◆ **OPDRACHTDETAILS**:
Zet de hele lijst hieronder om in een Markdown-tabel met de kolommen Nr en Regel, met per rij een volgnummer en de regel, en sla lege regels over. Laat de afbeeldingen alsjeblieft weg uit je antwoord.

══ GEGEVENS ══

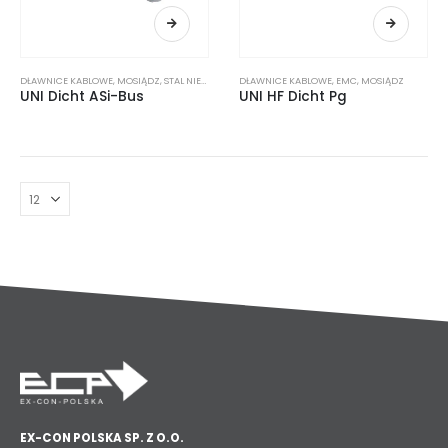
DŁAWNICE KABLOWE
,
MOSIĄDZ
,
STAL NIERDZEWNA
DŁAWNICE KABLOWE
,
TWORZYWO SZTUCZNE
,
EMC
,
,
WSZYSTKIE PRODUK
MOSIĄDZ
UNI Dicht ASi-Bus
UNI HF Dicht Pg
EX-CON POLSKA SP. Z O.O.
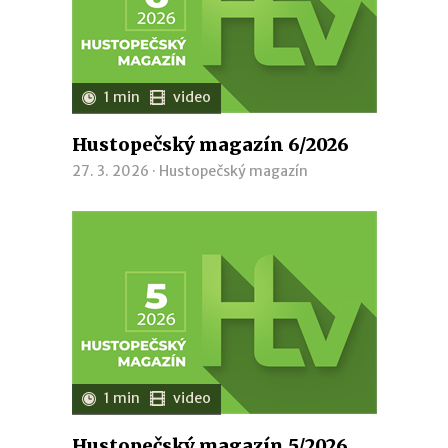
1 min
video
Hustopečský magazín 6/2026
27. 3. 2026 ·
Hustopečský magazín
1 min
video
Hustopečský magazín 5/2026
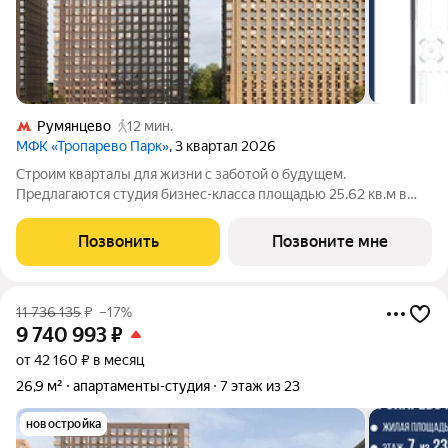
Румянцево
12 мин.
МФК «Тропарево Парк»
, 3 квартал 2026
Строим кварталы для жизни с заботой о будущем.
Предлагаются студия бизнес-класса площадью 25.62 кв.м в
Тропарево Парк, корпус 2.2КВ на 21-м этаже, в жилом
комплексе "Тропарево Парк".Проект строится полностью с
Позвонить
Позвоните мне
отделкой, которая включает ламинат, обои
11 736 135
₽
–17%
9 740 993
₽
от 42 160 ₽ в месяц
26,9 м²
апартаменты-студия
7 этаж из 23
новостройка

═══

◆ **RESULTAAT OEFENING**:
| Nr | Regel |
|---|---|
| 1 | DŁAWNICE KABLOWE |
| 2 | , |
| 3 | MOSIĄDZ |
| 4 | , |
| 5 | STAL NIERDZEWNA |
| 6 | DŁAWNICE KABLOWE |
| 7 | , |
| 8 | TWORZYWO SZTUCZNE |
| 9 | , |
| 10 | EMC |
| 11 | , |
| 12 | , |
| 13 | WSZYSTKIE PRODUK |
| 14 | MOSIĄDZ |
| 15 | UNI Dicht ASi-Bus |
| 16 | UNI HF Dicht Pg |
| 17 | EX-CON POLSKA SP. Z O.O. |
| 18 | 1 min |
| 19 | video |
| 20 | Hustopečský magazín 6/2026 |
| 21 | 27. 3. 2026 · |
| 22 | Hustopečský magazín |
| 23 | 1 min |
| 24 | video |
| 25 | Hustopečský magazín 5/2026 |
| 26 | Румянцево |
| 27 | 12 мин. |
| 28 | МФК «Тропарево Парк» |
| 29 | , 3 квартал 2026 |
| 30 | Строим кварталы для жизни с заботой о будущем. |
| 31 | Предлагаются студия бизнес-класса площадью 25.62 кв.м в |
| 32 | Тропарево Парк, корпус 2.2КВ на 21-м этаже, в жилом |
| 33 | комплексе "Тропарево Парк".Проект строится полностью с |
| 34 | Позвонить |
| 35 | Позвоните мне |
| 36 | отделкой, которая включает ламинат, обои |
| 37 | 11 736 135 |
| 38 | ₽ |
| 39 | –17% |
| 40 | 9 740 993 |
| 41 | ₽ |
| 42 | от 42 160 ₽ в месяц |
| 43 | 26,9 м² |
| 44 | апартаменты-студия |
| 45 | 7 этаж из 23 |
| 46 | новостройка |